President Trump could face impeachment hearings for the second time in just over a year. On Friday, House Speaker Nancy Pelosi said the House of Representatives will begin evaluating the Impeachment of President Trump if he does not resign.
Reacting to Wednesday’s events, where rioters overtook the U.S. Capitol, Pelosi issued a statement that read in part:
“It is the hope of members that the president will immediately resign. But if he does not, I have instructed the Rules Committee to be prepared to move forward with Congressman Jamie Raskin’s 25th Amendment legislation and a motion for impeachment.”
The idea of impeachment has been met with a strong but mixed reaction around the country and here in Connecticut.
“At this point, I would support it for sure,” said Jacob Herz of Mansfield. “I think that impeaching the president would actually be a good idea.”
With Trump’s term coming to a close in a matter of days, not everyone agrees with impeachment.
“I don’t think it’s worth it,” said Saudi Gafor of Newington. “We’re two weeks away from the inauguration. I think we should just wait. Wait it out and let it go.”
If it does happen, Trump would become the first President to be impeached by the House twice. UConn Associate Professor of Political Science Ronald Schurin explains the process and said there are several reasons the House of Representatives may pursue this.
“One is to simply go on record and have the members of Congress say, 'what happened last week cannot stand,'” said Shurin.
Despite having less than two weeks remaining in Trump’s presidential term, Schurin said the process could continue beyond that.
“Impeachment can begin the process and continue after the president is already out of office,” he explained.
According to an early proposal of impeachment papers, obtained by NBC News, it contains one article: incitement of insurrection.
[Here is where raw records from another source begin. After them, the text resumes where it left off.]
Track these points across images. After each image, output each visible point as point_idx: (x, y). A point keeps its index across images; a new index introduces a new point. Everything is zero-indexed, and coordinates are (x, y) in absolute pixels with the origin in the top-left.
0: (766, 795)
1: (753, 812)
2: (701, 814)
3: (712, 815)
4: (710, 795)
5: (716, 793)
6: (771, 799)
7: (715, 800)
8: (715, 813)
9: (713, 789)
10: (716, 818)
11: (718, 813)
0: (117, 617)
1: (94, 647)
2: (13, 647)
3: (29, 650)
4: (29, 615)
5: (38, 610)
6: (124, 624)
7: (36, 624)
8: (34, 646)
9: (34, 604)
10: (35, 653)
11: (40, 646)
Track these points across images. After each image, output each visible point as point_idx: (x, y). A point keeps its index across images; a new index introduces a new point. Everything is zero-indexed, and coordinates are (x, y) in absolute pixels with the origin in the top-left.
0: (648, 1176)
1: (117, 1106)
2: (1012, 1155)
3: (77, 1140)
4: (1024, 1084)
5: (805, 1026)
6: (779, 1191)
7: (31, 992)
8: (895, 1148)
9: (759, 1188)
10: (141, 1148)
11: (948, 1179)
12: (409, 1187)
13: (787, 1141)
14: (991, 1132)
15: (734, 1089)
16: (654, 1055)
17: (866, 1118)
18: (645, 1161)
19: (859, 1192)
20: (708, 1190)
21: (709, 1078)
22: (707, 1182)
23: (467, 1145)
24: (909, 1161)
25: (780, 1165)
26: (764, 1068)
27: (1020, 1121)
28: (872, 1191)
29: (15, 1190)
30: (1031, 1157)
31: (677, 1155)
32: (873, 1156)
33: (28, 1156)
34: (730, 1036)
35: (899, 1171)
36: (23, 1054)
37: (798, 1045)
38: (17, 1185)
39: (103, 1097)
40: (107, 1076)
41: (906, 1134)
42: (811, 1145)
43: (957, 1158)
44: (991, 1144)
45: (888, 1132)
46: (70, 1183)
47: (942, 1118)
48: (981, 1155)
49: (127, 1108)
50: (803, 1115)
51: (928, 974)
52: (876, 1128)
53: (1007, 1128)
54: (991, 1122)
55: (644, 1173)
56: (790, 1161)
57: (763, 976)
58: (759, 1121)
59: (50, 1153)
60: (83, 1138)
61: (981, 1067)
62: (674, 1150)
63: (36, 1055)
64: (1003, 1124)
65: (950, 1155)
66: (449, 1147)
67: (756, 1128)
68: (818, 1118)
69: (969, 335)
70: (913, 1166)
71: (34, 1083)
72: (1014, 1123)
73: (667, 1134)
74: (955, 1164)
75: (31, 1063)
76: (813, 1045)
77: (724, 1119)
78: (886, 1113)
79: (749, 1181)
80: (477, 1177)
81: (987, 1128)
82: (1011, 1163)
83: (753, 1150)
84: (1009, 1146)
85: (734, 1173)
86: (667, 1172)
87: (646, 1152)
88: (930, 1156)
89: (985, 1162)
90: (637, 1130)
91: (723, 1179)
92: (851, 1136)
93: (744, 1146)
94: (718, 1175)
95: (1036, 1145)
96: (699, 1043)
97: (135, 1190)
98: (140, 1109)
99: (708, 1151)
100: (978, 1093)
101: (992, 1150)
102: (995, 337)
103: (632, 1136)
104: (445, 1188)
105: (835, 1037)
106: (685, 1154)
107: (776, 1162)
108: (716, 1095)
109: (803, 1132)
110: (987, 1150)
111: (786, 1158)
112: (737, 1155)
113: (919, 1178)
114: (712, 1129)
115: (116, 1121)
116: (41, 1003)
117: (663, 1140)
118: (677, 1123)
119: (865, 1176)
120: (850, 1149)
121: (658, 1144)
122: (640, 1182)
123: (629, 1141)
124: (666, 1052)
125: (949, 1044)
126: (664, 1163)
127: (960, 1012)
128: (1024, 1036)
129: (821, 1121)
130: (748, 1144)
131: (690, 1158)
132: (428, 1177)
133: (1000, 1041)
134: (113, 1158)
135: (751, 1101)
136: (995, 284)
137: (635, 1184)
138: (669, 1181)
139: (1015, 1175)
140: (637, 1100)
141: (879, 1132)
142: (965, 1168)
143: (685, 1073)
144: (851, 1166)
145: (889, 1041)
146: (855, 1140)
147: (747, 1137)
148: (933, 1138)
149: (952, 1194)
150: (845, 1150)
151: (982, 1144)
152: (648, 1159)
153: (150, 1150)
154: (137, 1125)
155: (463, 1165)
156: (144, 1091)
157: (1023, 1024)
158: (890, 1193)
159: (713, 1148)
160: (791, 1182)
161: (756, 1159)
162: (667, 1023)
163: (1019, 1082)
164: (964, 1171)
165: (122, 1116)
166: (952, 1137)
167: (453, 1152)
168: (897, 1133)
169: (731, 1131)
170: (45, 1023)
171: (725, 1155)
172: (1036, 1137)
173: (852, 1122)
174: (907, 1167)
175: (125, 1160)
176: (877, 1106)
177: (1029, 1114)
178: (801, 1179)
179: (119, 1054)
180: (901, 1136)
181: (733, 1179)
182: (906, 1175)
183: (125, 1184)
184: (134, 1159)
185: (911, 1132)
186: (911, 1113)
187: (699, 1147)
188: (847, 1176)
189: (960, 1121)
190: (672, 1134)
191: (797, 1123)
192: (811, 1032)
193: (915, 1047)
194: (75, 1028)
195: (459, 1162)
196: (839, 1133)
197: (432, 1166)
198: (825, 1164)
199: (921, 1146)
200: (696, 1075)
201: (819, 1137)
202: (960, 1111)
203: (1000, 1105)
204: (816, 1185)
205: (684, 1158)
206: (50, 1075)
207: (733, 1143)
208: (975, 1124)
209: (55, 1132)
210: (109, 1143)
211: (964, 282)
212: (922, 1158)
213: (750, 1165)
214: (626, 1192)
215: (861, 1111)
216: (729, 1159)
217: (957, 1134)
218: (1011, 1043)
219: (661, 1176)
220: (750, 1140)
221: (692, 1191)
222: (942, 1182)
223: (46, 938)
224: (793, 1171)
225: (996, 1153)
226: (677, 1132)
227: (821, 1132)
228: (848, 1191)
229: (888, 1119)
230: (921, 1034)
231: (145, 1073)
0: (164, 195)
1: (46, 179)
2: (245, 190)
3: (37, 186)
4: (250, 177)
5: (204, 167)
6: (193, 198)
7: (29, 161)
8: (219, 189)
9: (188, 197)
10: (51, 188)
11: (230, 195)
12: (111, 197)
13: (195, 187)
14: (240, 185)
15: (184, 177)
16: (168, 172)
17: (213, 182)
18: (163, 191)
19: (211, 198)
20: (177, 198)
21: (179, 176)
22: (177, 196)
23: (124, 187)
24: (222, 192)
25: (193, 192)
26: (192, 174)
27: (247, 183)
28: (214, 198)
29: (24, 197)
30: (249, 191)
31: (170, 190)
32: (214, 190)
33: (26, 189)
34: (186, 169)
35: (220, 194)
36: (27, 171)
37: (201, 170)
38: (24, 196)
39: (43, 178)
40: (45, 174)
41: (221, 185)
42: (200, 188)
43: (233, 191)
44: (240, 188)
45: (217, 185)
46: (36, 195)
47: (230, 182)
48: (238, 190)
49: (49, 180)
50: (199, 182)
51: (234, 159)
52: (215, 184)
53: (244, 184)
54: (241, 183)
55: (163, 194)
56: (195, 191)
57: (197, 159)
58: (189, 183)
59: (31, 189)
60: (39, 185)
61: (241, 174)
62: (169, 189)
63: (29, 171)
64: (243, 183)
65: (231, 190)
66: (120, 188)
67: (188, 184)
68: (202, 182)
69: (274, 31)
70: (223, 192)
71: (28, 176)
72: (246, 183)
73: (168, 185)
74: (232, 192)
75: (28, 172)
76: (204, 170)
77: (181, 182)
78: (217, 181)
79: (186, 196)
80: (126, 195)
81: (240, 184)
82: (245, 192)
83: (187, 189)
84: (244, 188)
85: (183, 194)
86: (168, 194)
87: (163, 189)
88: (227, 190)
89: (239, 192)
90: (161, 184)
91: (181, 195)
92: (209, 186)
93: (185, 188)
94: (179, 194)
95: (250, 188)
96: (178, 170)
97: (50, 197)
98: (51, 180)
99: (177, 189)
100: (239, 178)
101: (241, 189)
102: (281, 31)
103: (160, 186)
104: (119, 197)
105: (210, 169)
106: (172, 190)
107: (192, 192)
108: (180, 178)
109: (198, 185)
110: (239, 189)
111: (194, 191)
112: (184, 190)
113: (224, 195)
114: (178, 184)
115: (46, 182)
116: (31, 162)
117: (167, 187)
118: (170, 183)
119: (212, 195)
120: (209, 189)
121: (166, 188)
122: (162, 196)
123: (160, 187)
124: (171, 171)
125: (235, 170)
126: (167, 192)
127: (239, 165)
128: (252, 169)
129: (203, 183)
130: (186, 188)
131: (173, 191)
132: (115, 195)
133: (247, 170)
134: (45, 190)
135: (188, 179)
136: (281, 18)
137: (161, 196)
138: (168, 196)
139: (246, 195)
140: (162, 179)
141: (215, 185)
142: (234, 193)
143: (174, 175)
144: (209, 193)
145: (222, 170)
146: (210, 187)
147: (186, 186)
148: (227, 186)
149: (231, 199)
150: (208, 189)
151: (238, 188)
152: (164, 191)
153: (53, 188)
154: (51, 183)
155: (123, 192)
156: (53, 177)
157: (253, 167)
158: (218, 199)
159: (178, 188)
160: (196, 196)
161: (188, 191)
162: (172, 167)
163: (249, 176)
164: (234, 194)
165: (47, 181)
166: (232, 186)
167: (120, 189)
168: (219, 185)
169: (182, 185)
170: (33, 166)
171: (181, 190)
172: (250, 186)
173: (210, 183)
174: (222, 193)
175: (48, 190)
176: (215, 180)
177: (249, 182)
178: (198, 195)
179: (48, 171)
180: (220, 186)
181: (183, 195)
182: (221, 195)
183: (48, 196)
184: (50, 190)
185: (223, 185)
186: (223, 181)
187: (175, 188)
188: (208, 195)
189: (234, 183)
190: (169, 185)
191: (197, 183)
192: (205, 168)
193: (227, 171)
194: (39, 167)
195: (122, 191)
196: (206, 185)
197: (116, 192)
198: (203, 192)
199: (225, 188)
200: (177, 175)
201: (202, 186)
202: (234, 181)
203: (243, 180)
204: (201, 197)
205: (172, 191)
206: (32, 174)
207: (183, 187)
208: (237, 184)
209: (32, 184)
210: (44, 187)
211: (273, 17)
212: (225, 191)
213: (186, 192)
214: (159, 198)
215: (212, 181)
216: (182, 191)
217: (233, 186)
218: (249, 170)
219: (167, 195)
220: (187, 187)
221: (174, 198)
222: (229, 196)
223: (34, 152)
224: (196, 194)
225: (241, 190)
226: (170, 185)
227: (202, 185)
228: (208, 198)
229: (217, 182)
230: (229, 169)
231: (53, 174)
A conviction could ensure Trump is not allowed to hold political office again.
“It is in essence taking Donald Trump out of political activity thereafter,” said Shurin.
The articles of impeachment could be introduced in the House as early as this coming week. As for the Senate, it is not in session until Jan. 19, the day before Joe Biden’s inauguration. The Senate could return earlier but only upon unanimous consent.